El compinche de la permanente sonrisa
Con su carita de conejo, Eliacim, el compinche de la permanente sonrisa va viviendo.
El compinche de la permanente sonrisa, hijo mío, es un hombrecillo amable y servicial que lo mismo sirve para un roto que para un descosido, que lo mismo vale para un barrido que para un fregado. El compinche de la permanente sonrisa, hijo, es uno de los pocos ejemplares que van quedando de su útil y cómoda especie, Eliacim, una especie que tiende a desaparecer. (Por eso yo que lo veo, siempre con su permanente sonrisa pintada en la cara, negándose a dejar de sonreír, lo distingo con mi amistad y lo traigo a comer a casa una vez por semana.)

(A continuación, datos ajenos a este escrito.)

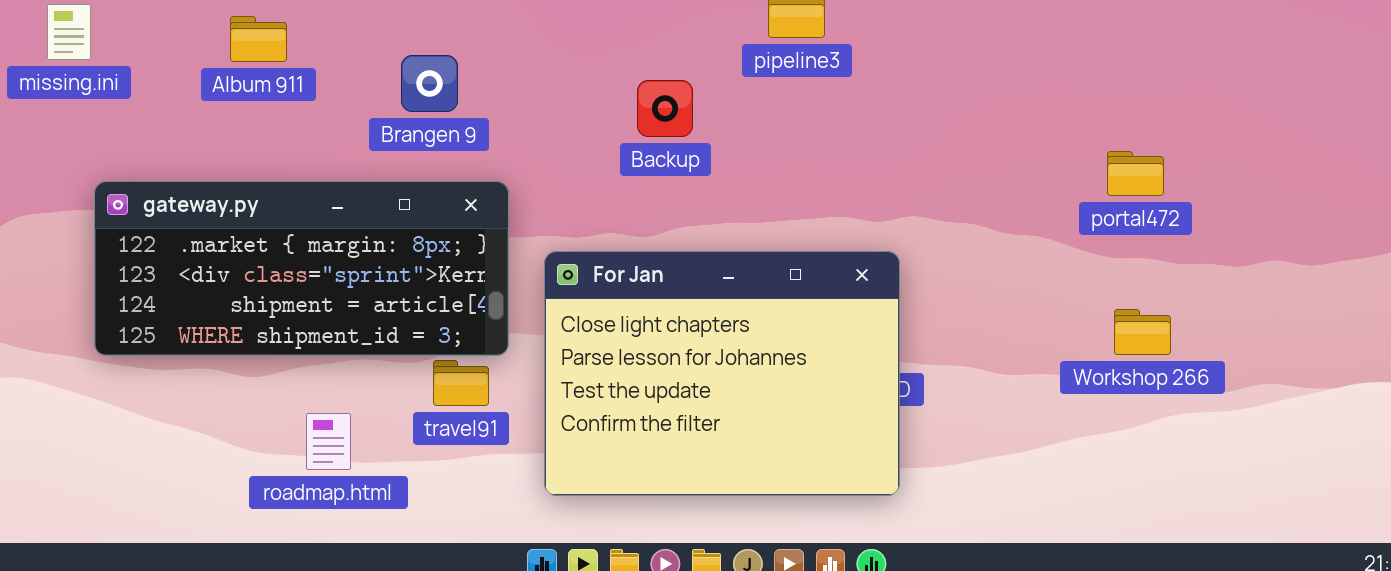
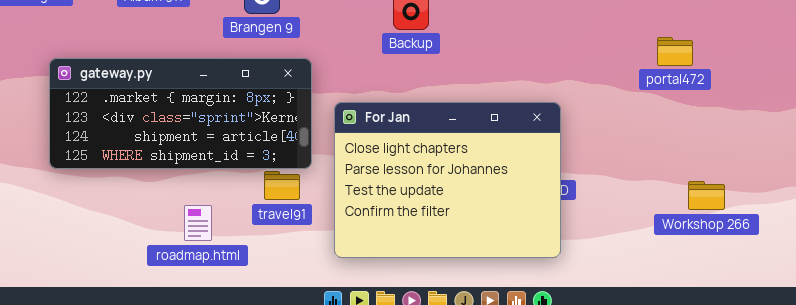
portal472: [1107,151,1164,196] -> [657,37,693,66], moved
Workshop 266: [1114,309,1171,355] -> [688,181,725,210], moved

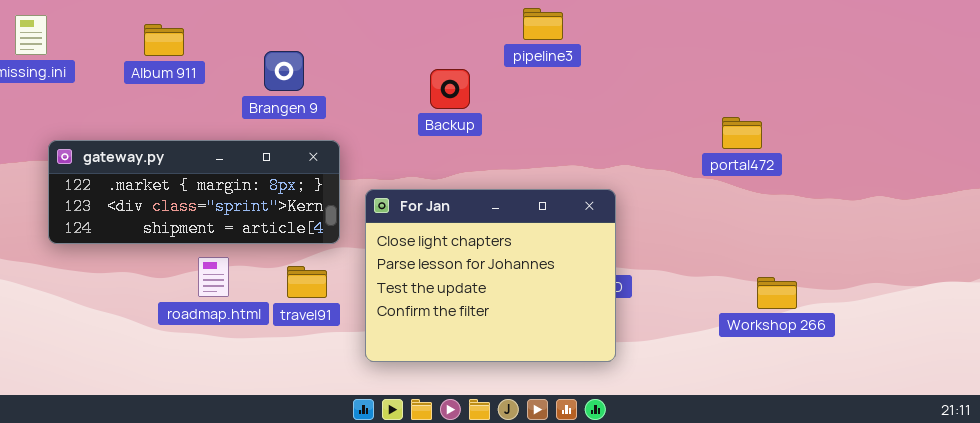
gateway.py: [49,58,312,169] -> [48,140,340,244], resized
roadmap.html: [184,205,212,241] -> [198,257,229,297], moved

El compinche de la permanente sonrisa, hijo mío, no es inglés, sino sudafricano. El compinche de la permanente sonrisa, Eliacim, es de Ladybrand, en el Orange, pero vino a las Islas con motivo de la guerra y aquí se quedó con su carita de conejo, su pelito colorado, sus ojitos grises y brillantes, su bigotito de mosquetero y su permanente sonrisa.

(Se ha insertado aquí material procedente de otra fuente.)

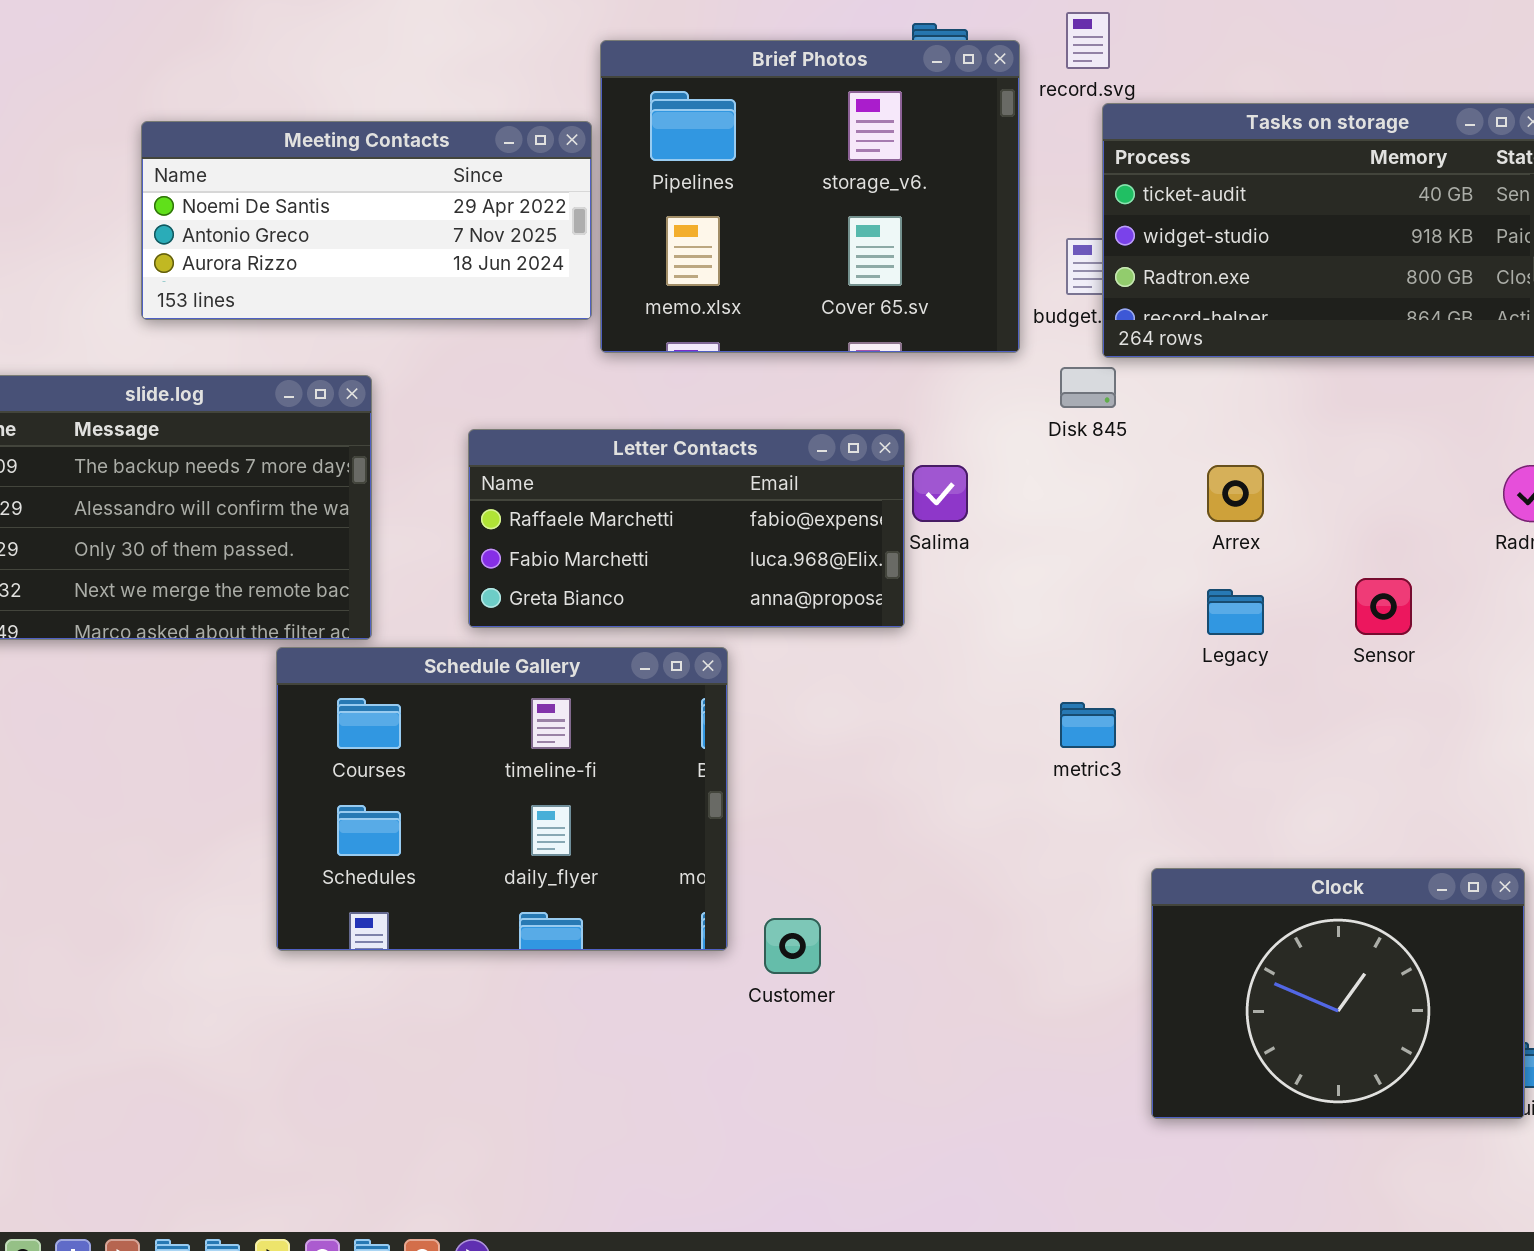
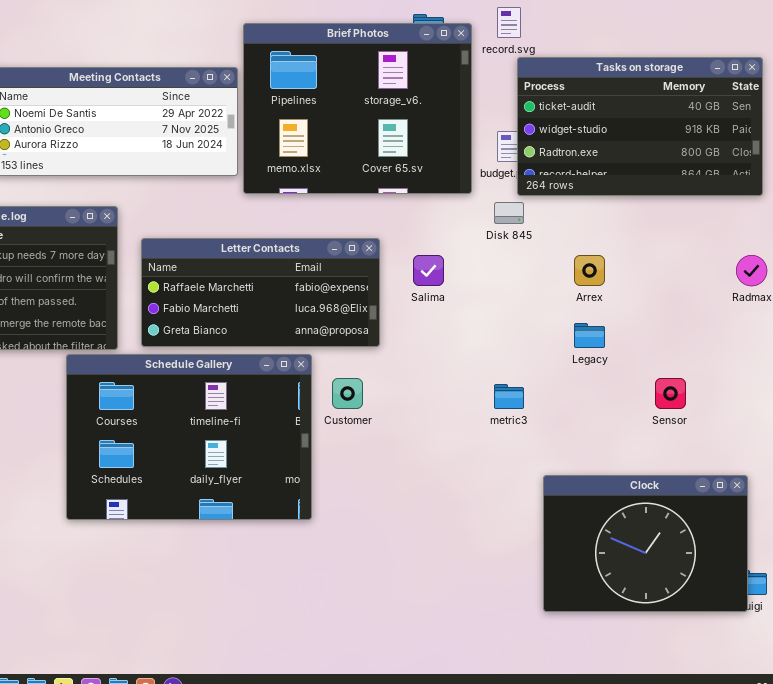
Letter Contacts: [468,429,905,628] -> [141,238,380,347], moved
Sensor: [1355,578,1412,635] -> [655,378,686,409], moved
Customer: [764,918,821,974] -> [332,378,363,409], moved

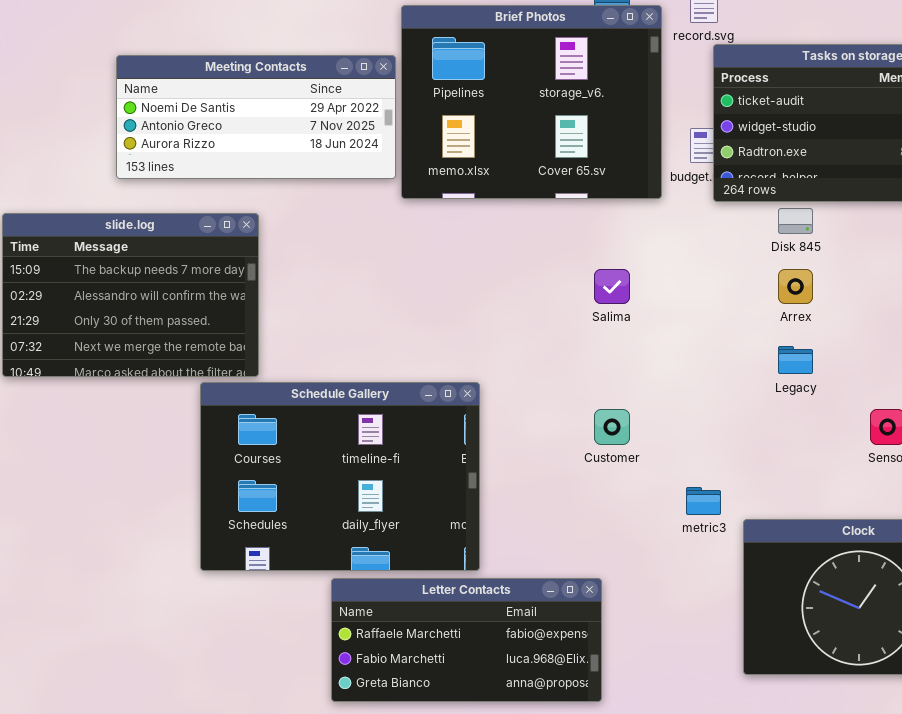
Disk 845: [494,202,524,224] -> [778,208,813,234], moved
Letter Contacts: [141,238,380,347] -> [331,578,602,702], moved
Customer: [332,378,363,409] -> [594,409,630,445], moved
metric3: [494,384,524,409] -> [686,487,721,515], moved

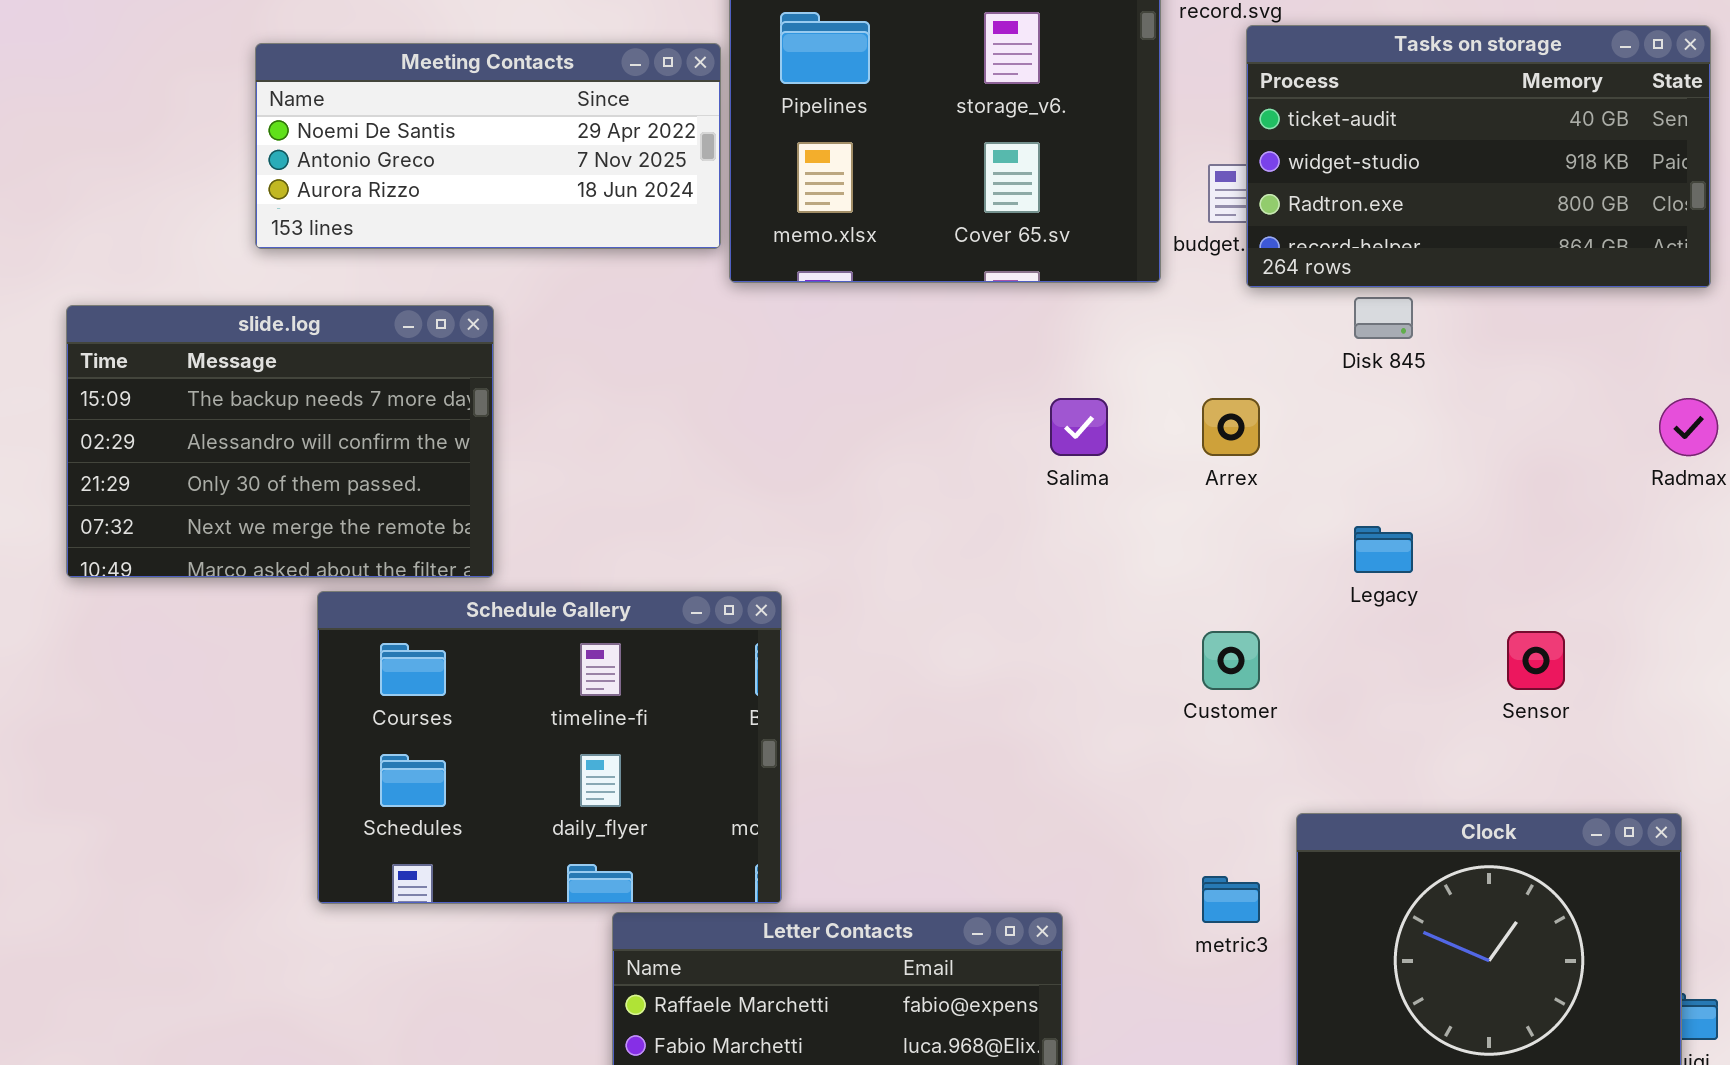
Arrex: [778,269,813,304] -> [1202,398,1260,456], moved
Schedule Gallery: [200,382,480,571] -> [317,591,782,904], moved
Customer: [594,409,630,445] -> [1202,631,1260,690], moved
metric3: [686,487,721,515] -> [1202,876,1260,923], moved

En la guerra, hijo mío, el compinche de la permanente sonrisa no se distinguió mucho, esa es la verdad, e incluso fue sancionado alguna vez por sus superiores; pero es que la guerra, Eliacim, no hay más que verlo a él, es algo que no va con sus sentimientos, algo que desentona de un modo brusco con su manera de ser.

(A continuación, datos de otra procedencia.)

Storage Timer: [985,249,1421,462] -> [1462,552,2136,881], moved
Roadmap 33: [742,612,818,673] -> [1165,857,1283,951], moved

Yo, hijo mío, a pesar de que lo trato desde hace ya algún tiempo, ignoro cómo se llama. Una vez se lo pregunté, pero no me contestó de una manera muy directa, Eliacim, de una manera muy clara: Rolph, Osmond, John, Eddy. Se conoce que prefiere no llamarse de ningún modo, hijo mío, pero yo me las voy arreglando para conseguir entenderme con él.
Un día le dije, ¿le molesta a usted que le llame el compinche de la permanente sonrisa?, y él me respondió, ¡no, por Dios, señora!, ¡me halaga! Desde entonces, hijo mío, le llamo siempre el compinche de la permanente sonrisa; es algo largo, pero, ¡qué le vamos a hacer!, es su nombre.
(Tan sólo algunas tardes, Eliacim, cuando prolongamos un poco la sobremesa y escuchamos, con las manos enlazadas, «Good night» en el gramófono que tú me regalaste, me atrevo a llamarle Crony a secas. Él, en esos momentos, suele besarme sin dejar de sonreír. Después, fingiendo estar arrepentido, me dice, ¿puede usted ofrecerme un poco de mermelada?, pero yo, hijo mío, le sigo el juego y le sirvo un poco de mermelada. ¡Qué risa! Al final, Eliacim, volvemos a besarnos. Crony, ¡vete! Y Crony, andando hacia atrás para no darme la espalda, sale a la calle con la sonrisa clavada, como un pájaro, en su carita de conejo. Yo, desde la ventana, suelo decirle adiós. ¡Adiós, Crony! ¡Adiós, Crony! ¡Adiós Crony!)